Rapporté au parc réel, l'ordre de grandeur est le suivant : de l'ordre de 1 473 maisons individuelles, 466 diagnostics publiés pour 1 000 résidences principales, un bassin de travaux structuré autour de CU Grand Paris Seine et Oise. Ce volume ne préjuge d'aucune éligibilité individuelle : il indique seulement où se concentrent, à Vaux-sur-Seine, les situations où le scénario décrit sur cette page a le plus de chances d'être pertinent.
Le parc local commande la faisabilité : sur 1 996 résidences principales, on estime 1 473 maisons individuelles (74 %) à Vaux-sur-Seine. L'atteinte du seuil de classe, qui se joue parfois à quelques kWh y devient l'arbitrage dominant, bien avant le choix de matériau, pour un scénario de gain de classes, de deux à quatre.
Guichet compétent : CU Grand Paris Seine et Oise, dont dépend le territoire à Vaux-sur-Seine. C'est à ce niveau que se vérifient les compléments locaux mobilisables sur un scénario de gain de classes, de deux à quatre — ils ne remplacent pas MaPrimeRénov' mais réduisent le solde à financer.
La part de propriétaires occupants — 73 % à Vaux-sur-Seine — dessine le volume de projets réellement engageables à court terme sur un scénario de gain de classes, de deux à quatre, soit environ 1 457 logements. Le reste du parc suppose un montage locatif, avec ses propres conditions d'éligibilité.
Mix de chauffage à Vaux-sur-Seine : 48 % d'électricité, 24 % de gaz, 4 % de fioul, 2 % de bois et 22 % de réseau de chaleur.

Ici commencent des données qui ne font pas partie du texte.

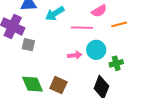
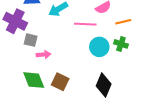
pink arrow: (75, 55) -> (43, 55), moved
green cross: (116, 63) -> (121, 44), moved, turned 32

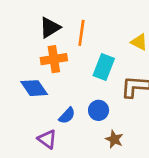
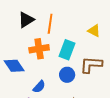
orange cross: (54, 59) -> (39, 49), moved
blue circle: (99, 110) -> (67, 75), moved

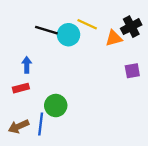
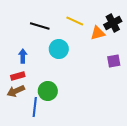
cyan circle: (68, 35) -> (59, 49), moved
brown arrow: (19, 126) -> (16, 91), moved

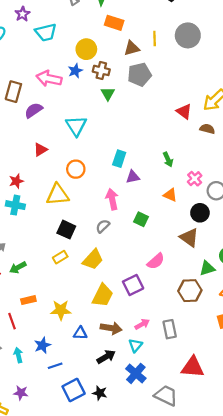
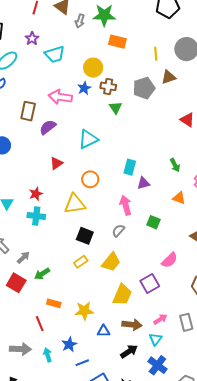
brown triangle: (132, 48) -> (168, 77), moved
cyan triangle: (76, 126) -> (88, 139), turned 40
orange rectangle: (28, 300) -> (54, 303), turned 32

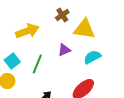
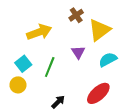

Ce partage détermine l'intérêt réel de un scénario de gain de classes, de deux à quatre : un logement raccordé à un réseau vertueux n'appelle pas le même bouquet qu'un logement au fioul.
Le marché local ne s'arrête pas à la commune : pour un scénario de gain de classes, de deux à quatre à Vaux-sur-Seine, élargir la consultation à l'ensemble du département (Yvelines) augmente le nombre d'offres comparables sans dégrader la réactivité du chantier.
Ce qui coûte le plus cher n'est pas le prix d'achat mais la reprise : un scénario dimensionné au ras du seuil, qui bascule d'une classe au contrôle oblige à rouvrir l'ouvrage. Comptez 6 600 € à 13 200 € à Vaux-sur-Seine, à la charge exclusive du ménage puisque l'aide a déjà été versée sur le premier chantier.
Le rythme local de diagnostic se lit dans les chiffres publics : 466 DPE pour 1 000 résidences principales à Vaux-sur-Seine (931 au total). Ce niveau d'activité fixe les délais réels de un auditeur énergétique qualifié et donc la date de démarrage possible pour un scénario de gain de classes, de deux à quatre.